■ INSTRUCTIONS FOR THE TASK
Return every row below unchanged, keeping each line as it appears.

■ INPUT RECORDS
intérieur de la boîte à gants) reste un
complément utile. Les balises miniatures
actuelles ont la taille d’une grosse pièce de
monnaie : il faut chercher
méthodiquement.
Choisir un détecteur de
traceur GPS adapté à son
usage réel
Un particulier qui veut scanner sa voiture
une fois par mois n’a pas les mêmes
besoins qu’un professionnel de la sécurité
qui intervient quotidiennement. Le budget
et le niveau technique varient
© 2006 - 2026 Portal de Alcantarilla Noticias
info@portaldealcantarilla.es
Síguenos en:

■ TASK SOLUTION
intérieur de la boîte à gants) reste un
complément utile. Les balises miniatures
actuelles ont la taille d’une grosse pièce de
monnaie : il faut chercher
méthodiquement.
Choisir un détecteur de
traceur GPS adapté à son
usage réel
Un particulier qui veut scanner sa voiture
une fois par mois n’a pas les mêmes
besoins qu’un professionnel de la sécurité
qui intervient quotidiennement. Le budget
et le niveau technique varient
© 2006 - 2026 Portal de Alcantarilla Noticias
info@portaldealcantarilla.es
Síguenos en:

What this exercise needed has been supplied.